Importantly, the concept of eucatastrophe requires reframing tragic endings, like the life of “All Too Well” does. As Swift notes in the song, how we frame heartbreak matters – endings hurt, especially if you remember them all too well. But, Tolkein writes that eucatastrophe “denies (in the face of much evidence, if you will) universal final defeat.” Framing a story by ending with a happily-ever-after-despite-all-odds asserts that pain of endings is not overwhelming forever, but instead that happiness can define the endings. For example, “All Too Well,” though written about the enduring pain of a romance’s end, turned that ending into the beginning of a masterpiece that helped others make sense of breakups (and became a pop sensation), so that the life of the song was ultimately one of happiness despite tragedy.

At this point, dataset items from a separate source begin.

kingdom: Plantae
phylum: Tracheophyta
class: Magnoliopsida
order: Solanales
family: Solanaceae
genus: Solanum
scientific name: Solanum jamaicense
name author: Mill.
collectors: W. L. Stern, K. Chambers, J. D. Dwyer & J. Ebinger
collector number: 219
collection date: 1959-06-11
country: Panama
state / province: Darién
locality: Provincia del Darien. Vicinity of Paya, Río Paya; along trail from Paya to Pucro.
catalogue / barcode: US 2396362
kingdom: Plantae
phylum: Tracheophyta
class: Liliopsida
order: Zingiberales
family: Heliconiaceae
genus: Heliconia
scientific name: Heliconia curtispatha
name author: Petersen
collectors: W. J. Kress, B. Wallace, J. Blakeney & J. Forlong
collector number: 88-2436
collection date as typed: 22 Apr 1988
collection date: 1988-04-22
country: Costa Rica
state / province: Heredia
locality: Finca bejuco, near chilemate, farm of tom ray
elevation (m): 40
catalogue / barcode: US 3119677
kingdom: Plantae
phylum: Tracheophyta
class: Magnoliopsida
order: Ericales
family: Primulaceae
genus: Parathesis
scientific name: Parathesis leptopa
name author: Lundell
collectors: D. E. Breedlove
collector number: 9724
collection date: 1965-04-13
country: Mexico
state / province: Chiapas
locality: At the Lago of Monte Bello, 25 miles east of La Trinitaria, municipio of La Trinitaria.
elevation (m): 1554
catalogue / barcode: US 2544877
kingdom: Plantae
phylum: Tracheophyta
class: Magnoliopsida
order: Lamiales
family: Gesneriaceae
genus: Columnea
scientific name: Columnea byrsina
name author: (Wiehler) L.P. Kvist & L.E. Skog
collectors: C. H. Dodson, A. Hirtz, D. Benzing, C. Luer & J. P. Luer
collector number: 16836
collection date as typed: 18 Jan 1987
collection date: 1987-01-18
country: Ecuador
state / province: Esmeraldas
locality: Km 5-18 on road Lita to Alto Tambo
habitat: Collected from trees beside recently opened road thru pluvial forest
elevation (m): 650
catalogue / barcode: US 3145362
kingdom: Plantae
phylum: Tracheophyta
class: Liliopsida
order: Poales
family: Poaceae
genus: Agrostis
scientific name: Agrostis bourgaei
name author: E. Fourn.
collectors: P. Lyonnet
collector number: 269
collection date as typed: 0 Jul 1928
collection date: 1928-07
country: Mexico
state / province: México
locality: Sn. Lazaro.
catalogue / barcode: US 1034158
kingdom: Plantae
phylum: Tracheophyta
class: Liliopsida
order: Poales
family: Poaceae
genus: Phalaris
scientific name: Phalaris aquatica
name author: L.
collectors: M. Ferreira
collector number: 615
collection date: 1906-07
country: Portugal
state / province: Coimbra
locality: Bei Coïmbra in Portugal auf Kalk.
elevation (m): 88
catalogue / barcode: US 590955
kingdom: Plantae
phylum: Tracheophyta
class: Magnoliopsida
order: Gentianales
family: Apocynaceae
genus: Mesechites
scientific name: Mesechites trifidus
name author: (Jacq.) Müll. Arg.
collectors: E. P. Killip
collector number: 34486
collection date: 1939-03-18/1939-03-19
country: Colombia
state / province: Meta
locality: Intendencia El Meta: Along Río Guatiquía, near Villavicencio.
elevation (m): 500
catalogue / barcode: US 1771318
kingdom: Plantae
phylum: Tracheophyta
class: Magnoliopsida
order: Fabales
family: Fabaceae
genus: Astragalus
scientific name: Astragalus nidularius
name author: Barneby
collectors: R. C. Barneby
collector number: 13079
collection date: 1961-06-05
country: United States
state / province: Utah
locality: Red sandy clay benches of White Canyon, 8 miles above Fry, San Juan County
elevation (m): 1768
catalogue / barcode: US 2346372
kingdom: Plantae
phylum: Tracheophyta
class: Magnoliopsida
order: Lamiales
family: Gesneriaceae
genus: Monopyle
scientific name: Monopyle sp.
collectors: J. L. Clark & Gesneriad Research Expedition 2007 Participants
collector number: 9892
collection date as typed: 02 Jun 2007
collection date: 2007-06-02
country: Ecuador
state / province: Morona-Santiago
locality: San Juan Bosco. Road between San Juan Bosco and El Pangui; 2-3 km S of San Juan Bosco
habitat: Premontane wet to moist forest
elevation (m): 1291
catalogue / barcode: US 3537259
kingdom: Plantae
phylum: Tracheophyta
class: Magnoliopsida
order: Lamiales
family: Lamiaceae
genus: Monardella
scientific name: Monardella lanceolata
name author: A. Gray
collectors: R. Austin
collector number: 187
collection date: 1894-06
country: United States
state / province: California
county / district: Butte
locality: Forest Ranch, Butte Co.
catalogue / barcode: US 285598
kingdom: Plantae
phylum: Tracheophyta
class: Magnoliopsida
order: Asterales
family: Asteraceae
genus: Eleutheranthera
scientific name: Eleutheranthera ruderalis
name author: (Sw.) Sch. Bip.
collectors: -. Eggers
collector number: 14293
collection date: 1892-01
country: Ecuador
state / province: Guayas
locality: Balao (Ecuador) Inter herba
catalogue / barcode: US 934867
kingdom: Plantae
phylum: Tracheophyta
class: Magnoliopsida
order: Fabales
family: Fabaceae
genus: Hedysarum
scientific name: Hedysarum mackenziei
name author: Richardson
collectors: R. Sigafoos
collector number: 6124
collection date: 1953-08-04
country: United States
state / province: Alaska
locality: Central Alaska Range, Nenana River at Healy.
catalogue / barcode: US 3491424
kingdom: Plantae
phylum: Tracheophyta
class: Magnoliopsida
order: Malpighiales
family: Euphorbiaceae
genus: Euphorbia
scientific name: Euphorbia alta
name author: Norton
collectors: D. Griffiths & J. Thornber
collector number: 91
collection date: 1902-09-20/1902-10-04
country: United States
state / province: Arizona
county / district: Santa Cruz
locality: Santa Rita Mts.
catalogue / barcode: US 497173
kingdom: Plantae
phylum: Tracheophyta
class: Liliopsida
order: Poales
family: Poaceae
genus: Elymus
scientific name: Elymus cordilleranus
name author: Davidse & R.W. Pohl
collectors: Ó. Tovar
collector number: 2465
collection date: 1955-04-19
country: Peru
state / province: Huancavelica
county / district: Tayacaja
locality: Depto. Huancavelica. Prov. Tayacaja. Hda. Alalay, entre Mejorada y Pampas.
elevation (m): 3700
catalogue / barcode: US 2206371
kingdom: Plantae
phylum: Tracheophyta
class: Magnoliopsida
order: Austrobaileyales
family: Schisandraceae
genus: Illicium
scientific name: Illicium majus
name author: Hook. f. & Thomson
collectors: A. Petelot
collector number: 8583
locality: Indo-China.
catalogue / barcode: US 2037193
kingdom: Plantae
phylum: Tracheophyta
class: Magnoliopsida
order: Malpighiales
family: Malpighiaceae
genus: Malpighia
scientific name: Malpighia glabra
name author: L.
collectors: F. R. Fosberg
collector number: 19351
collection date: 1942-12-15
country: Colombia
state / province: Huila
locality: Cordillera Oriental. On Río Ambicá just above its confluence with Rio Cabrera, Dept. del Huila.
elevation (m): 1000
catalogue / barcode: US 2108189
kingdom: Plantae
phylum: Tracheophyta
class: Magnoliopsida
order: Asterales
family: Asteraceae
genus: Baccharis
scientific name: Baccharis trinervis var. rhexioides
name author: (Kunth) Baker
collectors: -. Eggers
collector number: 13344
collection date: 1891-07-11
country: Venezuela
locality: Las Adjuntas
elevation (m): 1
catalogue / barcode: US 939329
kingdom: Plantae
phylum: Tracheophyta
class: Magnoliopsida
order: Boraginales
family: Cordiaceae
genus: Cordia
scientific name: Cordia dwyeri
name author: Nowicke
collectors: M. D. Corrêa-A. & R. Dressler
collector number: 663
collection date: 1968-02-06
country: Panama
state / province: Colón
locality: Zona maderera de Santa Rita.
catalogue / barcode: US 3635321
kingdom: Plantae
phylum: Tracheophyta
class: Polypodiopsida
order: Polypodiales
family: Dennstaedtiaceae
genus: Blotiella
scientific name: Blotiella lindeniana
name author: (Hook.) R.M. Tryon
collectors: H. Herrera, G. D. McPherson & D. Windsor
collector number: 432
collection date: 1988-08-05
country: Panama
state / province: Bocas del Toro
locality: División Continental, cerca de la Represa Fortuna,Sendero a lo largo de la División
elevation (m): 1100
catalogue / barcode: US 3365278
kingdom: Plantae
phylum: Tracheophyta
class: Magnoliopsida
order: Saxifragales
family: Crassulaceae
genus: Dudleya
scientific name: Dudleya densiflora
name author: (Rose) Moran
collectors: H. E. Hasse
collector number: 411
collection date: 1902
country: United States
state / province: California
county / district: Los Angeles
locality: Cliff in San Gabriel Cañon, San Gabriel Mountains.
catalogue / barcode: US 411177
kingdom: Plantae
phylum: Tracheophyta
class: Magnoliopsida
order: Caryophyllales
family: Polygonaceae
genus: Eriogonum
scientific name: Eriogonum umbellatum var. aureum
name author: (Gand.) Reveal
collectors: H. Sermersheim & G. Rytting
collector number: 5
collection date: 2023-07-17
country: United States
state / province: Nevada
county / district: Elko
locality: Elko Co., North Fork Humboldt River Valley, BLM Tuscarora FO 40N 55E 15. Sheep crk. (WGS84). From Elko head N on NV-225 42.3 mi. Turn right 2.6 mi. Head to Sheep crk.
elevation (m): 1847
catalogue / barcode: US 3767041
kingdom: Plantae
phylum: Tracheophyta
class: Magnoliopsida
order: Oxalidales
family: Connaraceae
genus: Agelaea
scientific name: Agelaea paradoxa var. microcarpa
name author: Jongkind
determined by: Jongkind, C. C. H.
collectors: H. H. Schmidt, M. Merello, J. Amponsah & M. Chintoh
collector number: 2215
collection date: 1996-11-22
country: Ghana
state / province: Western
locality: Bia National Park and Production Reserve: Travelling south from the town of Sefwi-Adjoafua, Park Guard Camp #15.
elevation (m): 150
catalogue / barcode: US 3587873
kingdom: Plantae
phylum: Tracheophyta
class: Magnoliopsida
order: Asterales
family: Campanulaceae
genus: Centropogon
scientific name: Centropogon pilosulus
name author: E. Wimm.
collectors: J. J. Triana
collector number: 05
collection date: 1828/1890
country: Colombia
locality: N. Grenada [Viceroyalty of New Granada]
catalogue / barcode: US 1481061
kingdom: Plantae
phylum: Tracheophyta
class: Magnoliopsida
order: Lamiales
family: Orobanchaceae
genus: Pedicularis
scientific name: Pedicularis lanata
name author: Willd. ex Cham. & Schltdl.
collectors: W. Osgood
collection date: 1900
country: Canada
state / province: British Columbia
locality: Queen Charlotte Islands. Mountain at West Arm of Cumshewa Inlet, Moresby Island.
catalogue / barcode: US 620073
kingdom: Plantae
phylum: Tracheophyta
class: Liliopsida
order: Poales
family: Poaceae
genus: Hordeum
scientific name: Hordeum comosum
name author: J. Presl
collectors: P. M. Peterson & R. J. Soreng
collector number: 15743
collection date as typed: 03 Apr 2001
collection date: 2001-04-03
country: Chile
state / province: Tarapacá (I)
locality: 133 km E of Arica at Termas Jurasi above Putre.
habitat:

Because it’s Tolkein, eucatastrophe is not just a point about framing suffering in art, but also a theological one that attempts to answer the problem of theodicy, or the question of why an all-loving, all-powerful God would permit evil and tragedy. Eucatastrophe asserts a narrative that frames happiness, not defeat, as the end, so it makes evil and suffering seem less significant to the overarching story, merely necessary plot-points. This is the framework T.S. Eliot asserts in “Little Gidding” writing that “All shall be well and/ All manner of thing shall be well/ When the tongues of flames are in-folded/ Into the crowned knot of fire/ And the fire and the rose are one.” Expecting that all shall be well (a phrase coined by the mystic Julian of Norwich), despite the undeniable existence of suffering, evil, and pain, Eliot creates a theological narrative that subordinates heartbreak and promises faith that everything will make sense and all will be well.
For each of these artists, suffering and heartbreak are realities, but not ones that characterize the overarching narrative of life. Instead, their art works to reshape how we remember things that have ended, to demonstrate not, the tragedy of endings, but eucatastrophe that would not be possible without the existence of suffering.